Every line of the material below is to be printed again exactly.

* [Listed entries]:
________

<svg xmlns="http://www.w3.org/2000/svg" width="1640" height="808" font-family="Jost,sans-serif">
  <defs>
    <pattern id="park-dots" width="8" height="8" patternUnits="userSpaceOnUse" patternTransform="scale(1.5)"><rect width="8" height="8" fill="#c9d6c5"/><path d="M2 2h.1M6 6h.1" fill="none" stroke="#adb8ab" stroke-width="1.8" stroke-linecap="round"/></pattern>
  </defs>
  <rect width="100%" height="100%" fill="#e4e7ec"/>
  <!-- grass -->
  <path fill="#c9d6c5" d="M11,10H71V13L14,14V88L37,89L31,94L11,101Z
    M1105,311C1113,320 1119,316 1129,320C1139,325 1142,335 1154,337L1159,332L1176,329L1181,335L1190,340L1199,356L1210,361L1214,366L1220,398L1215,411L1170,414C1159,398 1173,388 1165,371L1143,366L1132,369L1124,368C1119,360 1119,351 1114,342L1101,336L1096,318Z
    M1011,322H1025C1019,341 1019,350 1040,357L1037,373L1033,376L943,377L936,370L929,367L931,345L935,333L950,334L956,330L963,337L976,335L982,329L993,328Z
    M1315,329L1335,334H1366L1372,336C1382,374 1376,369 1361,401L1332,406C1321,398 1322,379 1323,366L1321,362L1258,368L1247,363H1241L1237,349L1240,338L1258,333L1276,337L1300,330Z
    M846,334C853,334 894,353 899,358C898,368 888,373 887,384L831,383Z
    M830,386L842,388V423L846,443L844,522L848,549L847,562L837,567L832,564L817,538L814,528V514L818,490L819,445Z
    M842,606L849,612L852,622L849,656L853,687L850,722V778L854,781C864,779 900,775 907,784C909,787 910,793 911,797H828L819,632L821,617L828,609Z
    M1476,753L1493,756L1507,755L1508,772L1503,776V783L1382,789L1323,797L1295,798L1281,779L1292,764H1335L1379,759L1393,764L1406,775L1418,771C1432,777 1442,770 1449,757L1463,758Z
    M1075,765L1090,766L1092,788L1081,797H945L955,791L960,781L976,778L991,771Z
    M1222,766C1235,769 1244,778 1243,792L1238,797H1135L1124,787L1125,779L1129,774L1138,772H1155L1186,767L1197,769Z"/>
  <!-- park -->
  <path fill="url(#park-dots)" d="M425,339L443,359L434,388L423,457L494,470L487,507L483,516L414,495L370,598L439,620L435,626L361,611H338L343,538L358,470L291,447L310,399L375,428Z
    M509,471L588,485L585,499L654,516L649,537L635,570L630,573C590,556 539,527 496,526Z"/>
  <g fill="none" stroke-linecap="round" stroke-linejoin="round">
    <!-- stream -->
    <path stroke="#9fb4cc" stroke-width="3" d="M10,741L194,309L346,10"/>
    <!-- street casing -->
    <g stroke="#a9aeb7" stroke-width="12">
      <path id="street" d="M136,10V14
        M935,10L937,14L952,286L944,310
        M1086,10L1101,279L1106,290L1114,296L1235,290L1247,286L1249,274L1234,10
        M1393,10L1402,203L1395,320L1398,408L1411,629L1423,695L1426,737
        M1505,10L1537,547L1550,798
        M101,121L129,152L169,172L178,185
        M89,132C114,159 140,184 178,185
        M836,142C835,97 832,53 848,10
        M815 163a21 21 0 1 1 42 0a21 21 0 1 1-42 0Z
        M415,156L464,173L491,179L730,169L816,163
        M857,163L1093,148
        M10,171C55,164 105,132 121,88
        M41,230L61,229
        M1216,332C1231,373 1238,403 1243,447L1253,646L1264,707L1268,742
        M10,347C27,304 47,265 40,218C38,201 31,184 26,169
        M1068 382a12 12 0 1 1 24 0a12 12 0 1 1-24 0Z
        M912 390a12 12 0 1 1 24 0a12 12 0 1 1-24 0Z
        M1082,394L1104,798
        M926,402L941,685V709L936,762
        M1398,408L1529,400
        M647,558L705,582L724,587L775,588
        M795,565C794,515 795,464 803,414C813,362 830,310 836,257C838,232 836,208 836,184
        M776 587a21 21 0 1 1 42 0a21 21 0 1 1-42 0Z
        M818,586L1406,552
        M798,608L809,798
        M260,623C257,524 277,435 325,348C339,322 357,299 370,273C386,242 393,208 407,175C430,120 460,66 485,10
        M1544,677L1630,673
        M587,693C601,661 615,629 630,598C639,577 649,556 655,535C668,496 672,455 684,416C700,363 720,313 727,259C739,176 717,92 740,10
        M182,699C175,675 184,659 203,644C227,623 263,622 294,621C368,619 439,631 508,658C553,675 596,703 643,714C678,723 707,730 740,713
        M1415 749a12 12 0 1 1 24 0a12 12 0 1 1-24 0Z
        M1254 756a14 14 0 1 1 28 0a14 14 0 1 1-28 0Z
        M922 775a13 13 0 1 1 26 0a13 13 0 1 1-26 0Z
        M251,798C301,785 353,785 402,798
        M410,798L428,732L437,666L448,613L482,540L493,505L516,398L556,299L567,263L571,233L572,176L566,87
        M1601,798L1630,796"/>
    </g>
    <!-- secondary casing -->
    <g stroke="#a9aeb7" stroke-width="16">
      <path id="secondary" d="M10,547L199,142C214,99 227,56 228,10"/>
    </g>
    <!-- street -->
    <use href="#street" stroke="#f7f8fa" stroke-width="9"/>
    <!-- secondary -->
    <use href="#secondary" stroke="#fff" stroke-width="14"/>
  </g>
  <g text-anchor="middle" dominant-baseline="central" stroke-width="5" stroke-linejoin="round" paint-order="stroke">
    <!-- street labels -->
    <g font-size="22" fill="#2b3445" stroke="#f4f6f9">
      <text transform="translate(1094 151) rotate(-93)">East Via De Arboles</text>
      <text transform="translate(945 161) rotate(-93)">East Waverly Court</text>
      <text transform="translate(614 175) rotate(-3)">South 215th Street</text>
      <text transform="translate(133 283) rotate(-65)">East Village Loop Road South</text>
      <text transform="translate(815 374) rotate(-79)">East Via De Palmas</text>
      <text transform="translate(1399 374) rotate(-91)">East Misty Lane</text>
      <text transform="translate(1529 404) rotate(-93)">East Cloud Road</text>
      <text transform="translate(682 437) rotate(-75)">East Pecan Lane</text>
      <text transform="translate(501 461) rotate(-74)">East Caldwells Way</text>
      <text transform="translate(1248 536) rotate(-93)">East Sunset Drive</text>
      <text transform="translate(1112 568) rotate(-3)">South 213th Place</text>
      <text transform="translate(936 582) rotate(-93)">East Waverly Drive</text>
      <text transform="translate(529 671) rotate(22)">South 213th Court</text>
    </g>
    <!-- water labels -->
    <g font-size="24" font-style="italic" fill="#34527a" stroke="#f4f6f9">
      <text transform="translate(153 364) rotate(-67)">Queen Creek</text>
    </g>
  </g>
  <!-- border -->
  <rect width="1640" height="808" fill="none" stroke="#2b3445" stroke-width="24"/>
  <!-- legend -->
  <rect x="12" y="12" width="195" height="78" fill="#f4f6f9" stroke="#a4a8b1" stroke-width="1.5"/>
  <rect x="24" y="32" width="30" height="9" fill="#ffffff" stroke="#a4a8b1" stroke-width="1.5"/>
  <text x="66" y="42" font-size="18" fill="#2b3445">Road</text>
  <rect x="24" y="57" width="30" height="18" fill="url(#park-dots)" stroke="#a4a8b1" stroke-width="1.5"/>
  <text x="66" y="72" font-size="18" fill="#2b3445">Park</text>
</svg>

________

* [Solved exercise]:
<svg xmlns="http://www.w3.org/2000/svg" width="1640" height="808" font-family="Jost,sans-serif">
  <defs>
    <pattern id="park-dots" width="8" height="8" patternUnits="userSpaceOnUse" patternTransform="scale(1.5)"><rect width="8" height="8" fill="#c9d6c5"/><path d="M2 2h.1M6 6h.1" fill="none" stroke="#adb8ab" stroke-width="1.8" stroke-linecap="round"/></pattern>
  </defs>
  <rect width="100%" height="100%" fill="#e4e7ec"/>
  <!-- grass -->
  <path fill="#c9d6c5" d="M11,10H71V13L14,14V88L37,89L31,94L11,101Z
    M1105,311C1113,320 1119,316 1129,320C1139,325 1142,335 1154,337L1159,332L1176,329L1181,335L1190,340L1199,356L1210,361L1214,366L1220,398L1215,411L1170,414C1159,398 1173,388 1165,371L1143,366L1132,369L1124,368C1119,360 1119,351 1114,342L1101,336L1096,318Z
    M1011,322H1025C1019,341 1019,350 1040,357L1037,373L1033,376L943,377L936,370L929,367L931,345L935,333L950,334L956,330L963,337L976,335L982,329L993,328Z
    M1315,329L1335,334H1366L1372,336C1382,374 1376,369 1361,401L1332,406C1321,398 1322,379 1323,366L1321,362L1258,368L1247,363H1241L1237,349L1240,338L1258,333L1276,337L1300,330Z
    M846,334C853,334 894,353 899,358C898,368 888,373 887,384L831,383Z
    M830,386L842,388V423L846,443L844,522L848,549L847,562L837,567L832,564L817,538L814,528V514L818,490L819,445Z
    M842,606L849,612L852,622L849,656L853,687L850,722V778L854,781C864,779 900,775 907,784C909,787 910,793 911,797H828L819,632L821,617L828,609Z
    M1476,753L1493,756L1507,755L1508,772L1503,776V783L1382,789L1323,797L1295,798L1281,779L1292,764H1335L1379,759L1393,764L1406,775L1418,771C1432,777 1442,770 1449,757L1463,758Z
    M1075,765L1090,766L1092,788L1081,797H945L955,791L960,781L976,778L991,771Z
    M1222,766C1235,769 1244,778 1243,792L1238,797H1135L1124,787L1125,779L1129,774L1138,772H1155L1186,767L1197,769Z"/>
  <!-- park -->
  <path fill="url(#park-dots)" d="M425,339L443,359L434,388L423,457L494,470L487,507L483,516L414,495L370,598L439,620L435,626L361,611H338L343,538L358,470L291,447L310,399L375,428Z
    M509,471L588,485L585,499L654,516L649,537L635,570L630,573C590,556 539,527 496,526Z"/>
  <g fill="none" stroke-linecap="round" stroke-linejoin="round">
    <!-- stream -->
    <path stroke="#9fb4cc" stroke-width="3" d="M10,741L194,309L346,10"/>
    <!-- street casing -->
    <g stroke="#a9aeb7" stroke-width="12">
      <path id="street" d="M136,10V14
        M935,10L937,14L952,286L944,310
        M1086,10L1101,279L1106,290L1114,296L1235,290L1247,286L1249,274L1234,10
        M1393,10L1402,203L1395,320L1398,408L1411,629L1423,695L1426,737
        M1505,10L1537,547L1550,798
        M101,121L129,152L169,172L178,185
        M89,132C114,159 140,184 178,185
        M836,142C835,97 832,53 848,10
        M815 163a21 21 0 1 1 42 0a21 21 0 1 1-42 0Z
        M415,156L464,173L491,179L730,169L816,163
        M857,163L1093,148
        M10,171C55,164 105,132 121,88
        M41,230L61,229
        M1216,332C1231,373 1238,403 1243,447L1253,646L1264,707L1268,742
        M10,347C27,304 47,265 40,218C38,201 31,184 26,169
        M1068 382a12 12 0 1 1 24 0a12 12 0 1 1-24 0Z
        M912 390a12 12 0 1 1 24 0a12 12 0 1 1-24 0Z
        M1082,394L1104,798
        M926,402L941,685V709L936,762
        M1398,408L1529,400
        M647,558L705,582L724,587L775,588
        M795,565C794,515 795,464 803,414C813,362 830,310 836,257C838,232 836,208 836,184
        M776 587a21 21 0 1 1 42 0a21 21 0 1 1-42 0Z
        M818,586L1406,552
        M798,608L809,798
        M260,623C257,524 277,435 325,348C339,322 357,299 370,273C386,242 393,208 407,175C430,120 460,66 485,10
        M1544,677L1630,673
        M587,693C601,661 615,629 630,598C639,577 649,556 655,535C668,496 672,455 684,416C700,363 720,313 727,259C739,176 717,92 740,10
        M182,699C175,675 184,659 203,644C227,623 263,622 294,621C368,619 439,631 508,658C553,675 596,703 643,714C678,723 707,730 740,713
        M1415 749a12 12 0 1 1 24 0a12 12 0 1 1-24 0Z
        M1254 756a14 14 0 1 1 28 0a14 14 0 1 1-28 0Z
        M922 775a13 13 0 1 1 26 0a13 13 0 1 1-26 0Z
        M251,798C301,785 353,785 402,798
        M410,798L428,732L437,666L448,613L482,540L493,505L516,398L556,299L567,263L571,233L572,176L566,87
        M1601,798L1630,796"/>
    </g>
    <!-- secondary casing -->
    <g stroke="#a9aeb7" stroke-width="16">
      <path id="secondary" d="M10,547L199,142C214,99 227,56 228,10"/>
    </g>
    <!-- street -->
    <use href="#street" stroke="#f7f8fa" stroke-width="9"/>
    <!-- secondary -->
    <use href="#secondary" stroke="#fff" stroke-width="14"/>
  </g>
  <g text-anchor="middle" dominant-baseline="central" stroke-width="5" stroke-linejoin="round" paint-order="stroke">
    <!-- street labels -->
    <g font-size="22" fill="#2b3445" stroke="#f4f6f9">
      <text transform="translate(1094 151) rotate(-93)">East Via De Arboles</text>
      <text transform="translate(945 161) rotate(-93)">East Waverly Court</text>
      <text transform="translate(614 175) rotate(-3)">South 215th Street</text>
      <text transform="translate(133 283) rotate(-65)">East Village Loop Road South</text>
      <text transform="translate(815 374) rotate(-79)">East Via De Palmas</text>
      <text transform="translate(1399 374) rotate(-91)">East Misty Lane</text>
      <text transform="translate(1529 404) rotate(-93)">East Cloud Road</text>
      <text transform="translate(682 437) rotate(-75)">East Pecan Lane</text>
      <text transform="translate(501 461) rotate(-74)">East Caldwells Way</text>
      <text transform="translate(1248 536) rotate(-93)">East Sunset Drive</text>
      <text transform="translate(1112 568) rotate(-3)">South 213th Place</text>
      <text transform="translate(936 582) rotate(-93)">East Waverly Drive</text>
      <text transform="translate(529 671) rotate(22)">South 213th Court</text>
    </g>
    <!-- water labels -->
    <g font-size="24" font-style="italic" fill="#34527a" stroke="#f4f6f9">
      <text transform="translate(153 364) rotate(-67)">Queen Creek</text>
    </g>
  </g>
  <!-- border -->
  <rect width="1640" height="808" fill="none" stroke="#2b3445" stroke-width="24"/>
  <!-- legend -->
  <rect x="12" y="12" width="195" height="78" fill="#f4f6f9" stroke="#a4a8b1" stroke-width="1.5"/>
  <rect x="24" y="32" width="30" height="9" fill="#ffffff" stroke="#a4a8b1" stroke-width="1.5"/>
  <text x="66" y="42" font-size="18" fill="#2b3445">Road</text>
  <rect x="24" y="57" width="30" height="18" fill="url(#park-dots)" stroke="#a4a8b1" stroke-width="1.5"/>
  <text x="66" y="72" font-size="18" fill="#2b3445">Park</text>
</svg>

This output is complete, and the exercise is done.